Tuition hike cancelled follows criticism

MK Michael Melchior: The Finance Ministry's recommendations must be 'a bad joke.'

Finance Minister Avraham Hirchson withdrew his proposed tuition hike on Monday evening following a chorus of protests that included senior cabinet ministers, MKs and student union heads. The Finance Ministry planned to raise university tuition by an astronomical 50 percent over four years in order to pay for the budget shortfall following the war in the North. In addition, ministry officials were reportedly contemplating severe cutbacks in welfare subsidies and grants for released soldiers, along with delaying the planned rise in minimum wage scheduled for June 2007. The leak of the contents of the Finance Ministry's latest Arrangements Bill was timed just before Hirchson's planned presentation of the bill on Monday afternoon.

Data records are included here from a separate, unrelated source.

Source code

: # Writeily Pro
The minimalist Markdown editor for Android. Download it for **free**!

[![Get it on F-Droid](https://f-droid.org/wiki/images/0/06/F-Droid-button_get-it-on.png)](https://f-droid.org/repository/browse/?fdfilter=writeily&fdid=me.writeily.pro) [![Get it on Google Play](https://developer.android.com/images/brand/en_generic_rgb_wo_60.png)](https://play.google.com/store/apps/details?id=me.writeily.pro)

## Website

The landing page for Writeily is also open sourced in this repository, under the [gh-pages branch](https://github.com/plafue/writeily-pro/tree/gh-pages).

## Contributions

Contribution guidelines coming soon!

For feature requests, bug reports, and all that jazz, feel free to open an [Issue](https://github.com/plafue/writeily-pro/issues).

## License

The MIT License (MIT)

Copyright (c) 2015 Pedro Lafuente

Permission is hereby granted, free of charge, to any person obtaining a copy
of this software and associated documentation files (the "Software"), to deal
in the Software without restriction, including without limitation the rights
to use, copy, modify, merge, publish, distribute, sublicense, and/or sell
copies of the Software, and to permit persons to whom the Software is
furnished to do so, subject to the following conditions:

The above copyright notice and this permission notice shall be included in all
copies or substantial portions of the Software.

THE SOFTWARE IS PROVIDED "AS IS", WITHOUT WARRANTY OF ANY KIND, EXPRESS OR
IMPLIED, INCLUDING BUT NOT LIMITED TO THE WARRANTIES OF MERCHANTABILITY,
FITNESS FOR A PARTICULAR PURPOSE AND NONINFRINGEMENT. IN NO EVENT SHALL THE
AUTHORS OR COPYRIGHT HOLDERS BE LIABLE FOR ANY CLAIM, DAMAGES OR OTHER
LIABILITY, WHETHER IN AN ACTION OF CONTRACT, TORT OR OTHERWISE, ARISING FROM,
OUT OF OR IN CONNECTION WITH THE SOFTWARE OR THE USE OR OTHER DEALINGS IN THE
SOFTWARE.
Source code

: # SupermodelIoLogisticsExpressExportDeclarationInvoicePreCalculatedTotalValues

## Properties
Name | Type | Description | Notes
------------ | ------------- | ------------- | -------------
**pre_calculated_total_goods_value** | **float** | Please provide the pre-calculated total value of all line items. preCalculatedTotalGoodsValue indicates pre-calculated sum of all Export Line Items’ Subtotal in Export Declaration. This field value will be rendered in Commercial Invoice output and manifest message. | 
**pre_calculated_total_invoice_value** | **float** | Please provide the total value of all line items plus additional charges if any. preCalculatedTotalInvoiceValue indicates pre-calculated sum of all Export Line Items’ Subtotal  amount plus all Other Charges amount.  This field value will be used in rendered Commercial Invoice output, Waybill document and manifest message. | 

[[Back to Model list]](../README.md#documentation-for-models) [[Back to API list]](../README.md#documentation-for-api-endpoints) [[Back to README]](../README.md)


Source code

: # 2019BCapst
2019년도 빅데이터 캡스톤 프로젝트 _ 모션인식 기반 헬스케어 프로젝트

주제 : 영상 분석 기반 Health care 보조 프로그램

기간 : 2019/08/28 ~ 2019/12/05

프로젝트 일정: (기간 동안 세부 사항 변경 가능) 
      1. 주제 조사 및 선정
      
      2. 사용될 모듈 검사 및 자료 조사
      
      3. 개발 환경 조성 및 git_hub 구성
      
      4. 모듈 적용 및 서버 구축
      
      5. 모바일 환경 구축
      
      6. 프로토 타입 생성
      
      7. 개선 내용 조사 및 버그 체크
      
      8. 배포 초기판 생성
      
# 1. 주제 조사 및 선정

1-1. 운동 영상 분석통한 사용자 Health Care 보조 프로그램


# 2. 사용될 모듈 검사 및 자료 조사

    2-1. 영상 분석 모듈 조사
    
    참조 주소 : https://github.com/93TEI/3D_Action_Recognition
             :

Following the political firestorm that ensued, however, the presentation was delayed. A Finance Ministry spokesman would not confirm that the tuition hikes were canceled, telling The Jerusalem Post only that they "were not on the government's table at this time." Following the revelation of the Finance Ministry's plans, Education Minister Yuli Tamir blasted Hirchson over the rise in tuition. "I was shocked to read in the press that your ministry recommends raising tuition at institutions of higher learning," Tamir wrote to Hirchson on Monday. She added that the plan was prepared "without coordination with me, and despite the fact that you know well that any such suggestion… hurts students and will severely restrict access to higher education." The student unions also threatened to strike at the opening of the academic year in late October. Student union leaders from Israel's colleges joined the National Student Union, which represents some 200,000 students from the public universities, in vowing that they would not let the Arrangements Bill pass if it harmed the weak sectors of society. MK Michael Melchior, the Meimad representative in the Labor Party and chairman of the Knesset Education Committee, joined the chorus of voices opposed to the cutbacks. "The Finance Ministry's recommendations must be a bad joke," the usually understated Melchior said, adding that the Education Committee recently decided to lower university tuition. "Among the Education Committee['s 15 members] there is agreement that another burden on students and increasing the socioeconomic gap is not what is needed at this time," he said.